**Data to use**
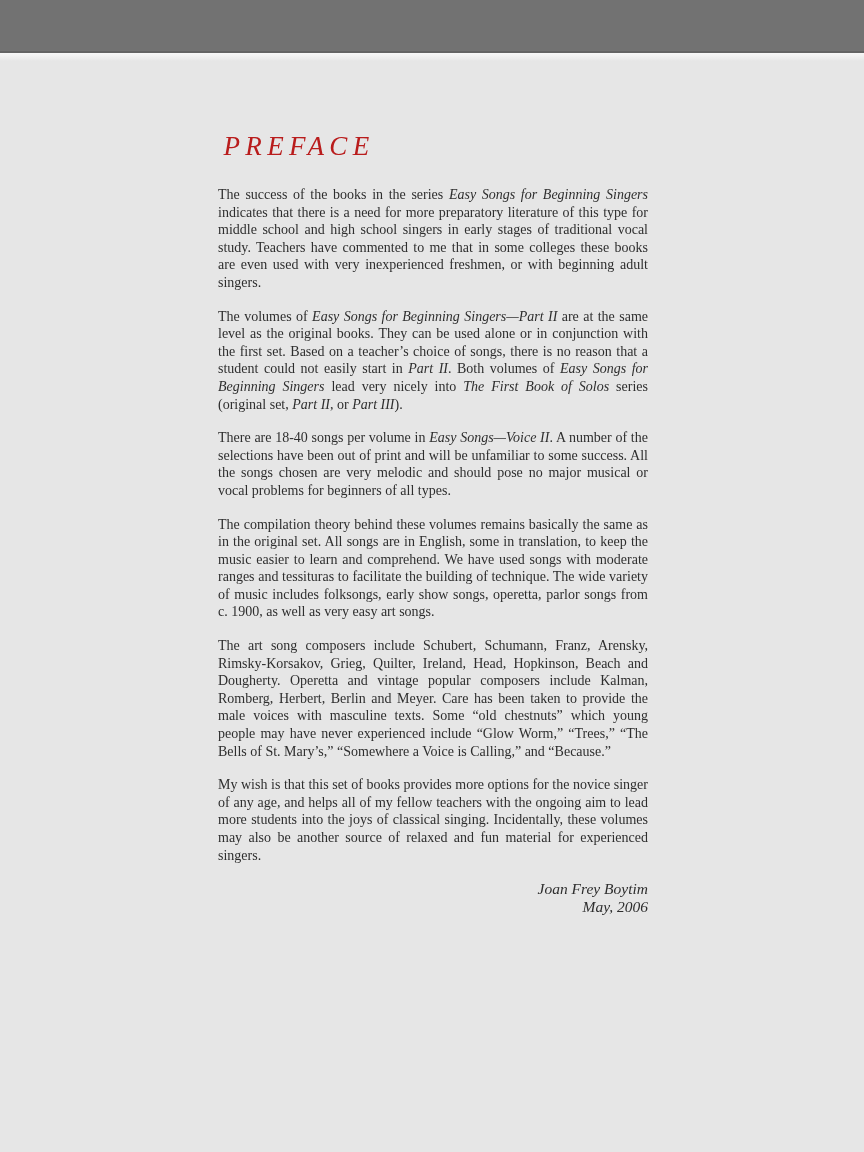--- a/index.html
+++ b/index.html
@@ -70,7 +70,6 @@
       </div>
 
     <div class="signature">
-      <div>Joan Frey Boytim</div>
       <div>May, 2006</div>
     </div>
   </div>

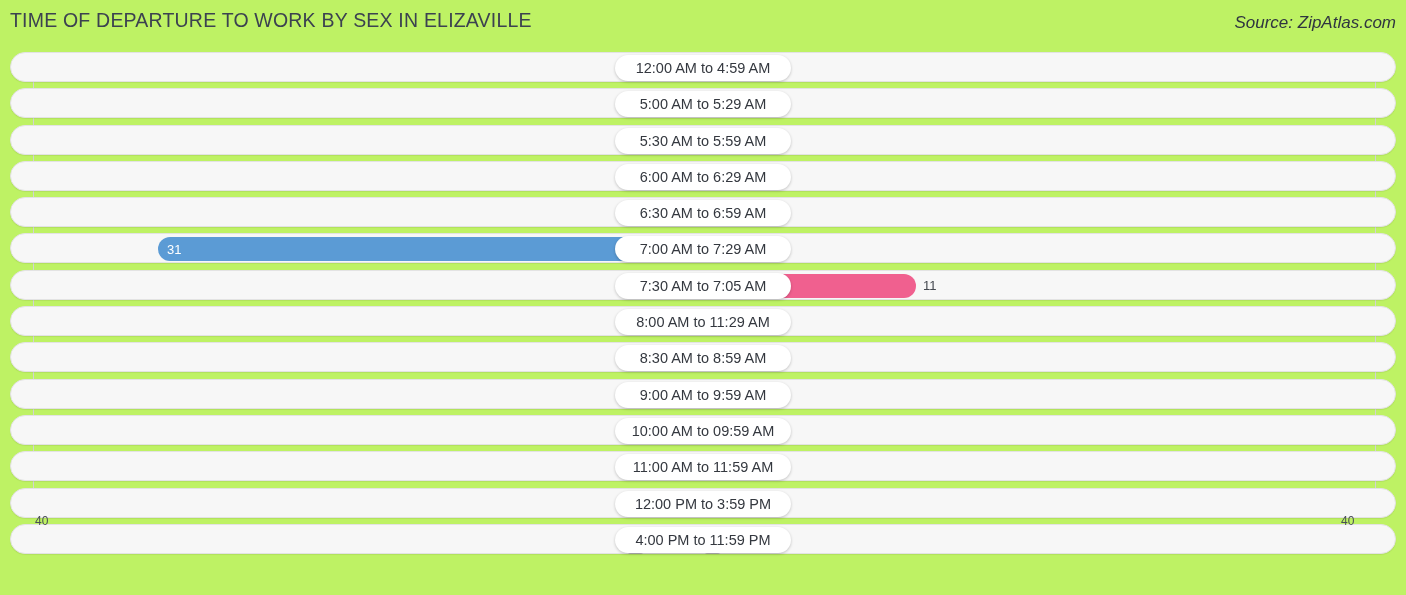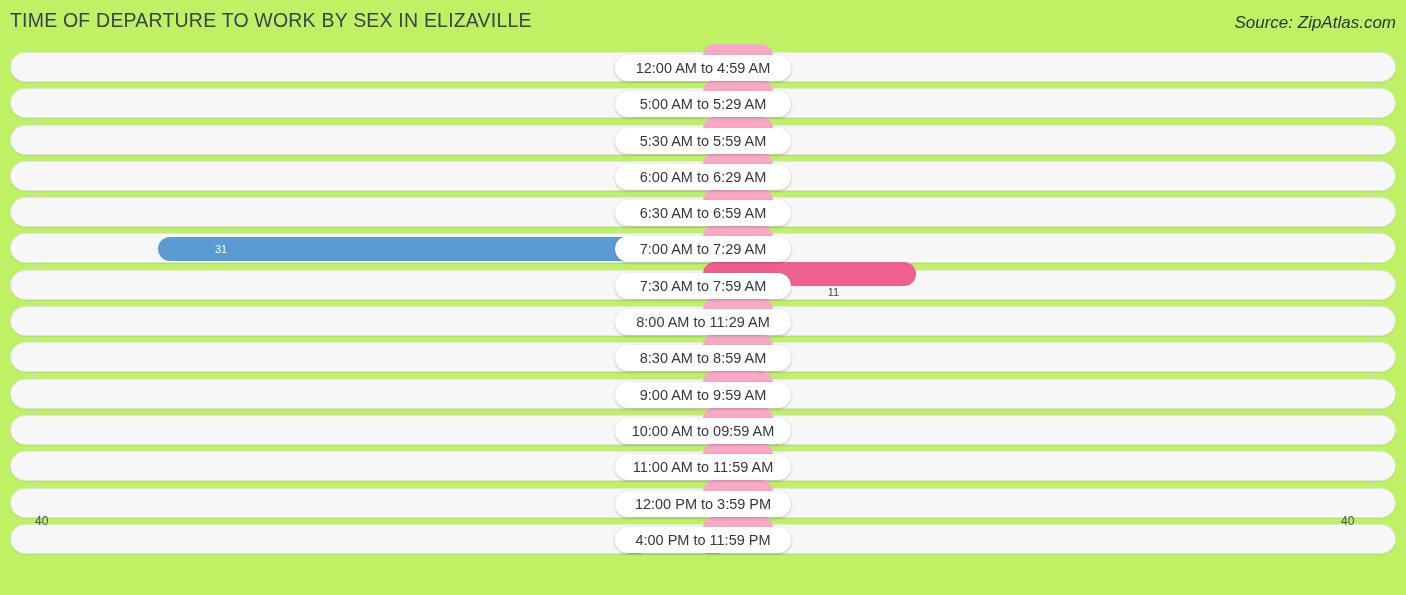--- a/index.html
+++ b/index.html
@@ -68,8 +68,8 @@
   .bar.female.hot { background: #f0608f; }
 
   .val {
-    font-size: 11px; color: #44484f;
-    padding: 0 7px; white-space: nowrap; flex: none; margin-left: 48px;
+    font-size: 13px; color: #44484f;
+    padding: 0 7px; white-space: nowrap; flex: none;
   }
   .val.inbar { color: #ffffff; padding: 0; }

**Activity**
Report how many lines in the listing include the word "flex". Give nothing but the count.

**Solution to this exercise**
2